If $\lim_{n \to \infty} \sum^n_{k =0} \frac{nC_k}{n^k(k+3)} =ae+b$

Question

Problem :

If $$\lim_{n \to \infty} \sum^n_{k =0} \frac{nC_k}{n^k(k+3)} =ae+b$$

then find the value of a-b.

Please suggest how to solve such problem in whicl summation and limits both are there.
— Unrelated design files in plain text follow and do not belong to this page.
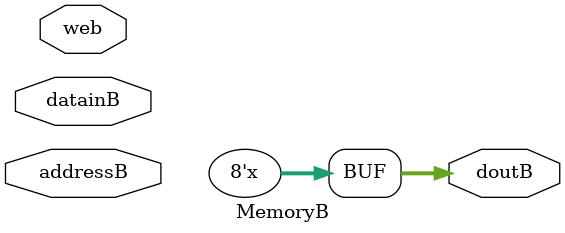
<source format=v>
module MemoryB(doutB, datainB, addressB, web);

input [7:0]datainB;
input [1:0]addressB;

input web;

output [7:0]doutB;
reg [7:0]doutB;
// 8 by 4 Memory
reg [7:0]SRAM[3:0];


always @(*)
begin
	if(web)
		SRAM[addressB] <= datainB;
	else
	 doutB <= SRAM[addressB];
	
end
endmodule

</source>
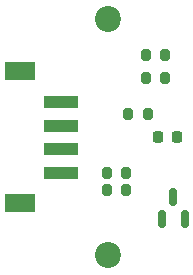
<source format=gbr>
%TF.GenerationSoftware,KiCad,Pcbnew,9.0.3*%
%TF.CreationDate,2025-08-09T09:56:12+02:00*%
%TF.ProjectId,ialed,69616c65-642e-46b6-9963-61645f706362,rev?*%
%TF.SameCoordinates,Original*%
%TF.FileFunction,Soldermask,Top*%
%TF.FilePolarity,Negative*%
%FSLAX46Y46*%
G04 Gerber Fmt 4.6, Leading zero omitted, Abs format (unit mm)*
G04 Created by KiCad (PCBNEW 9.0.3) date 2025-08-09 09:56:12*
%MOMM*%
%LPD*%
G01*
G04 APERTURE LIST*
G04 Aperture macros list*
%AMRoundRect*
0 Rectangle with rounded corners*
0 $1 Rounding radius*
0 $2 $3 $4 $5 $6 $7 $8 $9 X,Y pos of 4 corners*
0 Add a 4 corners polygon primitive as box body*
4,1,4,$2,$3,$4,$5,$6,$7,$8,$9,$2,$3,0*
0 Add four circle primitives for the rounded corners*
1,1,$1+$1,$2,$3*
1,1,$1+$1,$4,$5*
1,1,$1+$1,$6,$7*
1,1,$1+$1,$8,$9*
0 Add four rect primitives between the rounded corners*
20,1,$1+$1,$2,$3,$4,$5,0*
20,1,$1+$1,$4,$5,$6,$7,0*
20,1,$1+$1,$6,$7,$8,$9,0*
20,1,$1+$1,$8,$9,$2,$3,0*%
G04 Aperture macros list end*
%ADD10RoundRect,0.200000X-0.200000X-0.275000X0.200000X-0.275000X0.200000X0.275000X-0.200000X0.275000X0*%
%ADD11RoundRect,0.218750X0.218750X0.256250X-0.218750X0.256250X-0.218750X-0.256250X0.218750X-0.256250X0*%
%ADD12RoundRect,0.200000X0.200000X0.275000X-0.200000X0.275000X-0.200000X-0.275000X0.200000X-0.275000X0*%
%ADD13C,2.200000*%
%ADD14R,3.000000X1.000000*%
%ADD15R,2.600000X1.550000*%
%ADD16RoundRect,0.150000X0.150000X-0.587500X0.150000X0.587500X-0.150000X0.587500X-0.150000X-0.587500X0*%
G04 APERTURE END LIST*
D10*
%TO.C,R5*%
X11675000Y-8000000D03*
X13325000Y-8000000D03*
%TD*%
D11*
%TO.C,D2*%
X15787500Y-10000000D03*
X14212500Y-10000000D03*
%TD*%
D12*
%TO.C,R3*%
X11500000Y-14500000D03*
X9850000Y-14500000D03*
%TD*%
D13*
%TO.C,H1*%
X10000000Y0D03*
%TD*%
D10*
%TO.C,R2*%
X9850000Y-13000000D03*
X11500000Y-13000000D03*
%TD*%
D14*
%TO.C,G1*%
X6000000Y-13000000D03*
X6000000Y-11000000D03*
X6000000Y-9000000D03*
X6000000Y-7000000D03*
D15*
X2510840Y-15575000D03*
X2510840Y-4425000D03*
%TD*%
D10*
%TO.C,R1*%
X13175000Y-5000000D03*
X14825000Y-5000000D03*
%TD*%
D16*
%TO.C,Q1*%
X14550000Y-16937500D03*
X16450000Y-16937500D03*
X15500000Y-15062500D03*
%TD*%
D10*
%TO.C,R4*%
X13175000Y-3000000D03*
X14825000Y-3000000D03*
%TD*%
D13*
%TO.C,H2*%
X10000000Y-20000000D03*
%TD*%
M02*

</source>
Thanks.

Answer 1

Note that:

$ x^2\bigg(1+\dfrac{x}{n}\bigg)^n = \displaystyle \sum_{k=0}^{n} {n \choose k} \dfrac{x^{k+2}}{n^k} $

Integrating both sides with limits 0 to 1,

$\displaystyle \sum_{k=0}^{n} \dfrac{{n \choose k}}{n^k (k+3)} = \int_{0}^{1} x^2\bigg(1+\dfrac{x}{n}\bigg)^n {\mathrm dx} $

Now , $ \displaystyle \lim_{n \to \infty} \bigg(1+\dfrac{x}{n}\bigg)^n = e^x $,

Hence, $\displaystyle \lim_{n \to \infty} \displaystyle \sum_{k=0}^{n} {n \choose k} \dfrac{x^{k+2}}{n^k} = \int_{0}^{1} x^2 e^x {\mathrm dx} $

$= e - 2 $

Hence, $a - b = 3$